Contributing Writer
Rev. Luke F. Fodor
Saint Luke’s Church

A colleague of mine recently had a baby and her presence in the office—a day or two a week—has a had a transformative effect on all of us. Watching her look at the world and with a wide-eyed look of wonder before breaking into a smile brings me back to the days when my boys were that age. I remember the awe that filled my days watching them learn, grow, and develop. Each new basic motor skill acquired was a cause for awesome celebration, just as each new disgusting thing they stuck in their mouth was a moment of awful distress. While we regularly use the words—awful and awesome—to describe our daily interactions, we have lost our routine connection to the root of both words: awe.

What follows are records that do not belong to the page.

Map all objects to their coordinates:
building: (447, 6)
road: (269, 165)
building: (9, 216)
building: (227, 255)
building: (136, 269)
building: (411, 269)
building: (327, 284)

As I watched little Penelope open to the world, responding with awe and wonder, my mind returned to the book I just finished: Awe: The New Science of Everyday Wonder and How It Can Transform Your Life by Dacher Keltner. In the book he struggles to come to grips with the premature loss of his best friend and brother to cancer by looking for more awe in his life. As a UC Berkley Psychology Professor, he had been researching emotions for decades and it has lead him to “discover” the Eight Wonders of Awe. He begins the book by asserting that: “Awe is the feeling of being in the presence of something vast that transcends your understanding of the world.” Awe is the door that leads us into the unknown, openness of a new world.

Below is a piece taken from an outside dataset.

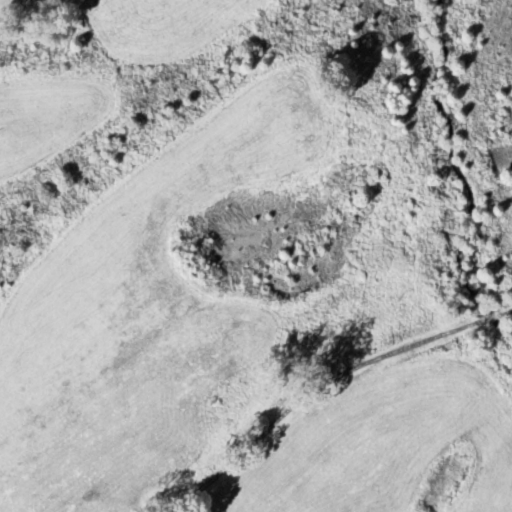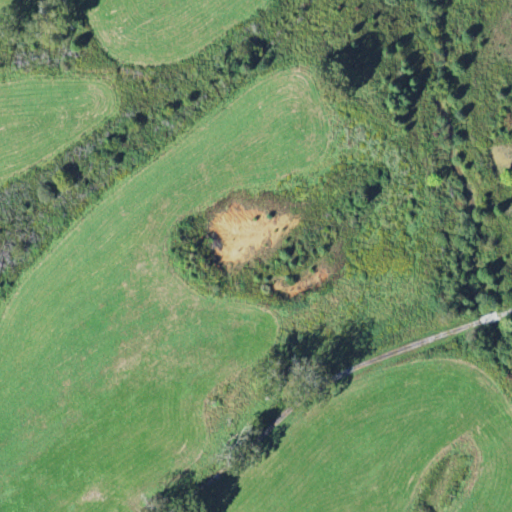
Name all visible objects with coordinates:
road: (298, 352)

Dr. Keltner believes that “We are at this cultural moment of narcissism and self-shame and criticism and entitlement” and awe just might be the only way of that. It does this by helping us get out of our own heads and “realize our place in the larger context, our communities,” he explained. The book is well worth the read and contains many practices to foster our daily need for awe. One of the practices he details are “awe walks.” Just moving through space and paying attention to what is around us is an invitation to find awe.

On a recent awe walk, I was reminded of the story from the Book of Genesis: “Then Jacob woke from his sleep and said, “Surely the LORD is in this place—and I did not know it!” And he was afraid, and said, “How awesome is this place! This is none other than the house of God, and this is the gate of heaven.” So Jacob rose early in the morning, and he took the stone that he had put under his head and set it up for a pillar and poured oil on the top of it.”

Perhaps this is story might encourage all of us to “wake up” to the wonder of the world and cultivate more awe.